■ Exercise details ■
Rewrite the text read from each page in the data below as a JSON list of strings, one string per line and no blank lines, covering all the data. Leave the pictures out of the answer.

■ Extracted data ■
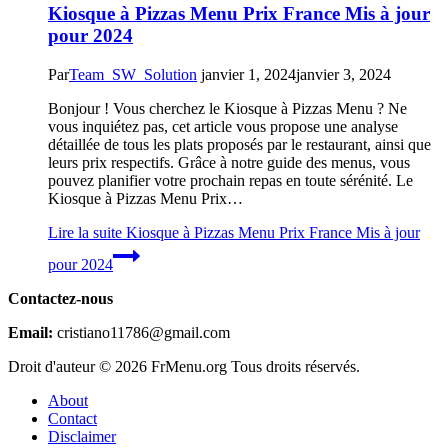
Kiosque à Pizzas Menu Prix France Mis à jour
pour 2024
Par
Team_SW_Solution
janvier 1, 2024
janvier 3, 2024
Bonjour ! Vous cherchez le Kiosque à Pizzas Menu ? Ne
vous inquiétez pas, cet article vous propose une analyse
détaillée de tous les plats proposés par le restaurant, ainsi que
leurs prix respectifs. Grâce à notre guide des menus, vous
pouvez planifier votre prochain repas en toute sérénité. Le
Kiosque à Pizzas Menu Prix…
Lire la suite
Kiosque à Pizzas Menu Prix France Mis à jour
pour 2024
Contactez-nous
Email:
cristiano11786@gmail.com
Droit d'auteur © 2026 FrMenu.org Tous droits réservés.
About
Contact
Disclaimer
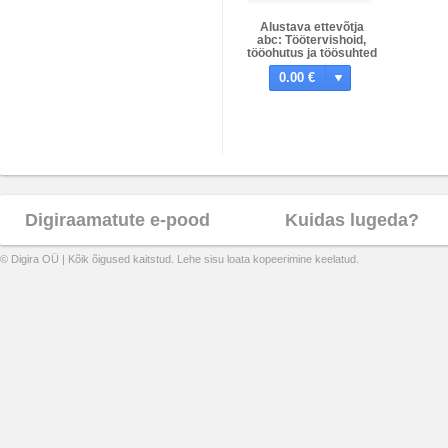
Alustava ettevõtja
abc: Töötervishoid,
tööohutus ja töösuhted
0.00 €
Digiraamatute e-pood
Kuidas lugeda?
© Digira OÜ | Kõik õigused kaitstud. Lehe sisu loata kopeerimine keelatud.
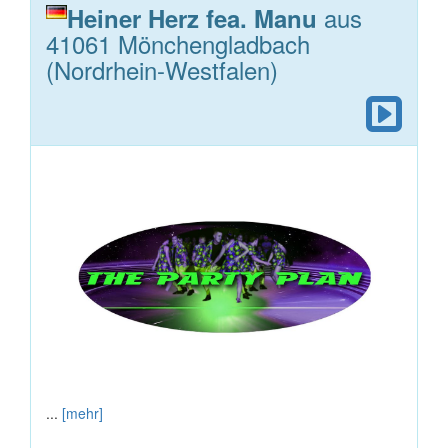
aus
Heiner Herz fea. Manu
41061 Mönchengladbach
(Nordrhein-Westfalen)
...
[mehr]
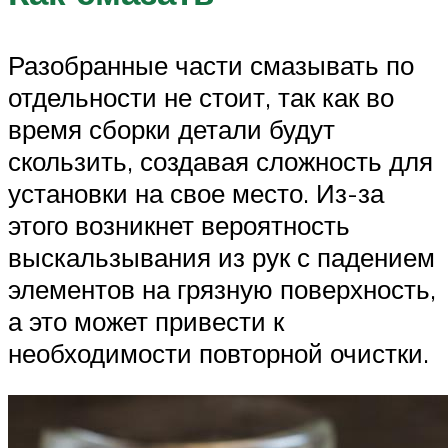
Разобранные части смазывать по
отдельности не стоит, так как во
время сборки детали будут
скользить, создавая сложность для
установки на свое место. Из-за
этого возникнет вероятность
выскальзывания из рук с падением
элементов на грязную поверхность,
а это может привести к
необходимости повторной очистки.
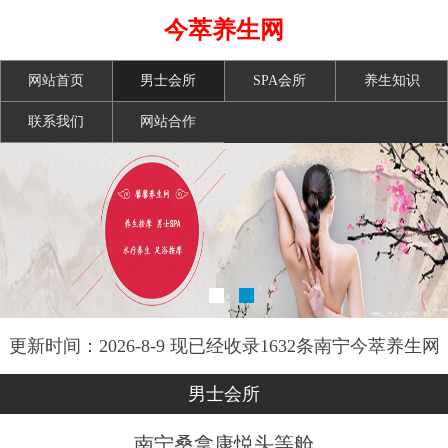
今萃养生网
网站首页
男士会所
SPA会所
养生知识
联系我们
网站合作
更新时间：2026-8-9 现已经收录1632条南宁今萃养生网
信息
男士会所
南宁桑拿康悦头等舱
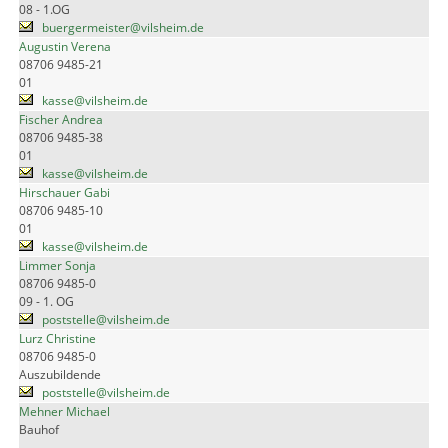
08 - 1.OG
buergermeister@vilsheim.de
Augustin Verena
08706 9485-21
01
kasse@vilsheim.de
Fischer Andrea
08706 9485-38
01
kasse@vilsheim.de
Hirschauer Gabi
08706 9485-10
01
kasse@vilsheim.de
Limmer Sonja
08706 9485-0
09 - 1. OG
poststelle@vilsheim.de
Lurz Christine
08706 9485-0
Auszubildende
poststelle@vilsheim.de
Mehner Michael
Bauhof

■ Result for this task ■
[
  "Kiosque à Pizzas Menu Prix France Mis à jour",
  "pour 2024",
  "Par",
  "Team_SW_Solution",
  "janvier 1, 2024",
  "janvier 3, 2024",
  "Bonjour ! Vous cherchez le Kiosque à Pizzas Menu ? Ne",
  "vous inquiétez pas, cet article vous propose une analyse",
  "détaillée de tous les plats proposés par le restaurant, ainsi que",
  "leurs prix respectifs. Grâce à notre guide des menus, vous",
  "pouvez planifier votre prochain repas en toute sérénité. Le",
  "Kiosque à Pizzas Menu Prix…",
  "Lire la suite",
  "Kiosque à Pizzas Menu Prix France Mis à jour",
  "pour 2024",
  "Contactez-nous",
  "Email:",
  "cristiano11786@gmail.com",
  "Droit d'auteur © 2026 FrMenu.org Tous droits réservés.",
  "About",
  "Contact",
  "Disclaimer",
  "Alustava ettevõtja",
  "abc: Töötervishoid,",
  "tööohutus ja töösuhted",
  "0.00 €",
  "Digiraamatute e-pood",
  "Kuidas lugeda?",
  "© Digira OÜ | Kõik õigused kaitstud. Lehe sisu loata kopeerimine keelatud.",
  "aus",
  "Heiner Herz fea. Manu",
  "41061 Mönchengladbach",
  "(Nordrhein-Westfalen)",
  "...",
  "[mehr]",
  "Разобранные части смазывать по",
  "отдельности не стоит, так как во",
  "время сборки детали будут",
  "скользить, создавая сложность для",
  "установки на свое место. Из-за",
  "этого возникнет вероятность",
  "выскальзывания из рук с падением",
  "элементов на грязную поверхность,",
  "а это может привести к",
  "необходимости повторной очистки.",
  "今萃养生网",
  "网站首页",
  "男士会所",
  "SPA会所",
  "养生知识",
  "联系我们",
  "网站合作",
  "更新时间：2026-8-9 现已经收录1632条南宁今萃养生网",
  "信息",
  "男士会所",
  "南宁桑拿康悦头等舱",
  "08 - 1.OG",
  "buergermeister@vilsheim.de",
  "Augustin Verena",
  "08706 9485-21",
  "01",
  "kasse@vilsheim.de",
  "Fischer Andrea",
  "08706 9485-38",
  "01",
  "kasse@vilsheim.de",
  "Hirschauer Gabi",
  "08706 9485-10",
  "01",
  "kasse@vilsheim.de",
  "Limmer Sonja",
  "08706 9485-0",
  "09 - 1. OG",
  "poststelle@vilsheim.de",
  "Lurz Christine",
  "08706 9485-0",
  "Auszubildende",
  "poststelle@vilsheim.de",
  "Mehner Michael",
  "Bauhof"
]